What will the next chapter or even a different book hold for our family? I’ve been in conversations with friends who have been here. I knew the day would come for me, too. You can’t really describe how it feels. You have to walk this road with your life stories and people. In some ways with yourself.
There is no good in regrets or “wish I would have”. I brush those off and celebrate the journey for the story it tells and how it continues to unravel. I close my eyes sometimes and see pictures and stories. A lifetime of memories.
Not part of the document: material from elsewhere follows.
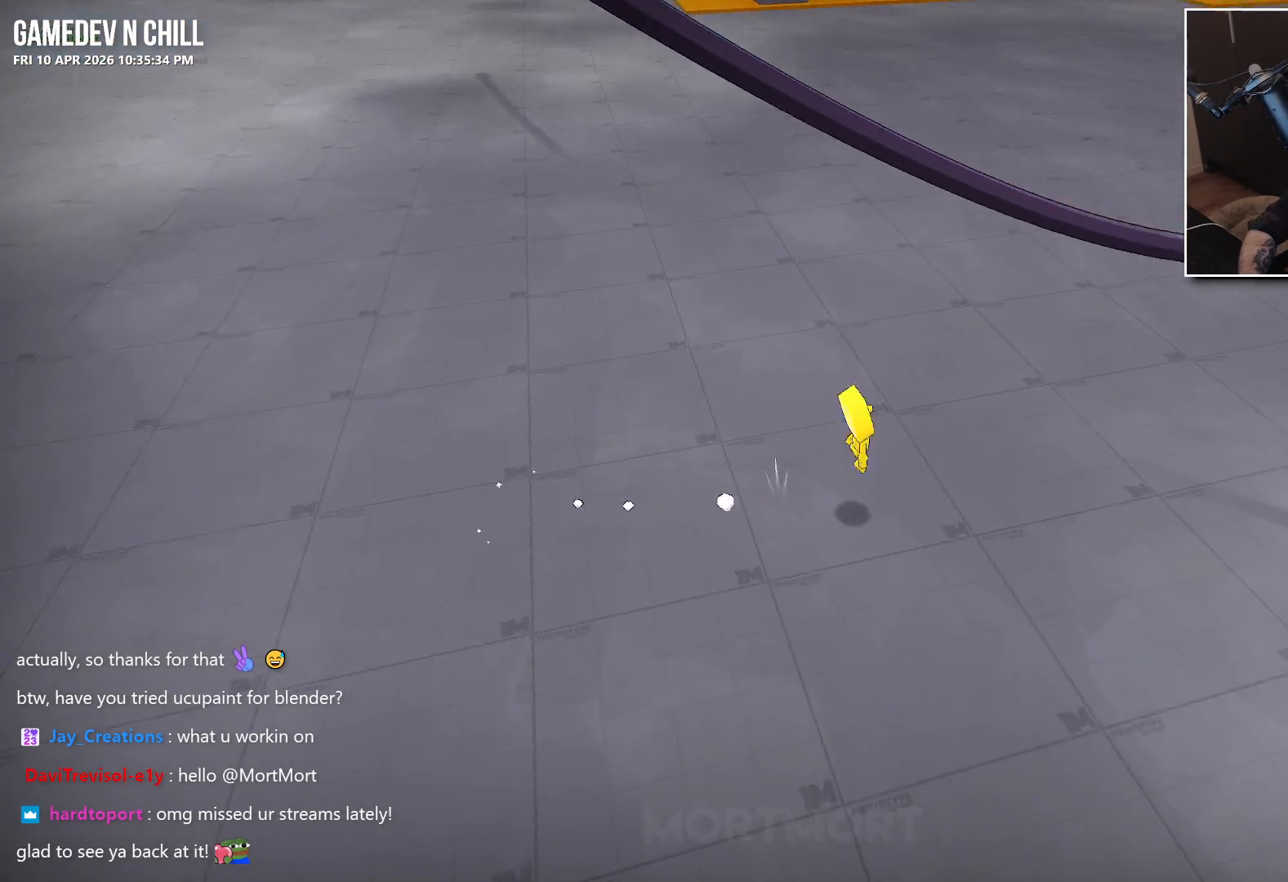
{"buttons": [], "left_stick": "up", "right_stick": "up-right", "events": [[33, "L2", "down"], [83, "left_stick", "up-right"], [100, "right_stick", "right"], [150, "L2", "up"], [250, "L2", "down"], [350, "left_stick", "up"], [383, "L2", "up"], [400, "right_stick", "up-right"]]}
Young moms caught up in diapers, soccer, and sleepless nights, time will pass quickly and you will watch your young ones move on and forward in life. Start now remembering who God created you to be beyond motherhood. Yes, your role, right now, demands your time and attention. Steal away moments and retreats to reconnect to your soul work. It’s not selfish. It’s healthy. Do this not in anger or pride but in love and respect for yourself. To all the moms young, old, and some place in between, I’m praying for you. We will rise, move mountains, and get through this together.